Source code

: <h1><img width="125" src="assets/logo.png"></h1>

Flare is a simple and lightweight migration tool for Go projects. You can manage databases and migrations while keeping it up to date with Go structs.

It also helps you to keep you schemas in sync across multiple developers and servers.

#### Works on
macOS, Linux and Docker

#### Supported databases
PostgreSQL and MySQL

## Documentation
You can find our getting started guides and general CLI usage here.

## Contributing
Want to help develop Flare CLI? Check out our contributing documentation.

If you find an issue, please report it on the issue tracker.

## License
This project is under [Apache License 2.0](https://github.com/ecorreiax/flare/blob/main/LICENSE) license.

Prompt:
Count the lines in the entries above that contain the string "databases", treating capital and lowercase letters as distinct. Reply with the number alone.

Result for this task:
2